Permissionless innovation can still exist
The success of the modern tech economy was powered by the principle of permissionless innovation, which asserts that innovation thrives in a lawless space – cyberspace – where there are no regulatory constraints.
But the idea that innovation and data responsibility are mutually exclusive is a canard, as PETs increasingly and convincingly demonstrate that lawful innovation doesn’t need to be heckled as oxymoronic.
Today, the power imbalance that once favoured the corporations tilts towards the consumers, which means that Mark Zuckerburg’s “move fast and break things” era is over – especially if the thing being broken is consumer trust. Companies that are seeking lucrative, long-term success built around loyalty need to evolve with a privacy mindset.

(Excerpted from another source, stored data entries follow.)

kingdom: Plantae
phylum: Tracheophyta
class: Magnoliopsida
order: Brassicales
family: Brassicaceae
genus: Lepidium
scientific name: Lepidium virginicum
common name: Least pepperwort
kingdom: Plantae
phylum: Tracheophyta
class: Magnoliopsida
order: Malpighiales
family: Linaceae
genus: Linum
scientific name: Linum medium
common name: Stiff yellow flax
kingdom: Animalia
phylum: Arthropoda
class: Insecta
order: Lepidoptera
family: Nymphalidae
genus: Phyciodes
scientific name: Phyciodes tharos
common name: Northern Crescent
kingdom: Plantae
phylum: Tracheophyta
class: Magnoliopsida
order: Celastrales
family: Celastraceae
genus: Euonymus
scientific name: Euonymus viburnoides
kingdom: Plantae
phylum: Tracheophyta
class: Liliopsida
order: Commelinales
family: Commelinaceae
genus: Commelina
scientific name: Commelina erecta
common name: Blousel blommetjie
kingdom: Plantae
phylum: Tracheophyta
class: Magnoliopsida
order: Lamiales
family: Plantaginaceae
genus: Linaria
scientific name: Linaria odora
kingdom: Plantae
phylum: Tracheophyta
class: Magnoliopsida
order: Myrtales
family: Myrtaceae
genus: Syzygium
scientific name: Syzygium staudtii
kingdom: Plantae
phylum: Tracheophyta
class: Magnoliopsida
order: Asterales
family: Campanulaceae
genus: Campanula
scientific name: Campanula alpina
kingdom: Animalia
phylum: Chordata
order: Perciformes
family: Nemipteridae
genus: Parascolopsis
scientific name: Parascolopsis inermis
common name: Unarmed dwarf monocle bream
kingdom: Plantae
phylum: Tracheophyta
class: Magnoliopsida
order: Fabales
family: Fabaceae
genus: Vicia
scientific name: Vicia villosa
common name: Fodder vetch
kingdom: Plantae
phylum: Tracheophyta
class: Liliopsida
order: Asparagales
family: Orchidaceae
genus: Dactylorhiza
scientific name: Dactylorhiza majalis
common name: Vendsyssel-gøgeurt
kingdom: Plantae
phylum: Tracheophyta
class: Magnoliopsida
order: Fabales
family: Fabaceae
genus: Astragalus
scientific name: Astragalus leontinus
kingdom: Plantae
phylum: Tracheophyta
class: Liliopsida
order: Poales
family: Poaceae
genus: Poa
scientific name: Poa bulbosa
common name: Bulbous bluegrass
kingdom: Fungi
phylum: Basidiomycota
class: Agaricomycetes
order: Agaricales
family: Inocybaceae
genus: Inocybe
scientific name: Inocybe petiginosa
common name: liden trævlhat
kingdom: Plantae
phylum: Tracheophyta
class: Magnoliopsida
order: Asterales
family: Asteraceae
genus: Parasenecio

Now that we have reached an era where we understand how technology can impact people, we can adapt, as humans always have, to new ways of thinking and working. By placing people at the heart of strategy and harnessing technology that protects their privacy, businesses can continue to drive innovation without compromising on consumer trust – and that is a business philosophy that is “sustainable for the long-term”.
Ultimately, harnessing the power of PETs will not only help companies to relieve the regulatory and consumer pressures that are restricting their data flow, but it will also ensure that the full potential of their data can be leveraged in a responsible way to fuel tomorrow’s growth strategy.
Michael Ingrassia is president and general counsel at Dublin-based data anonymisation and analytics company Truata.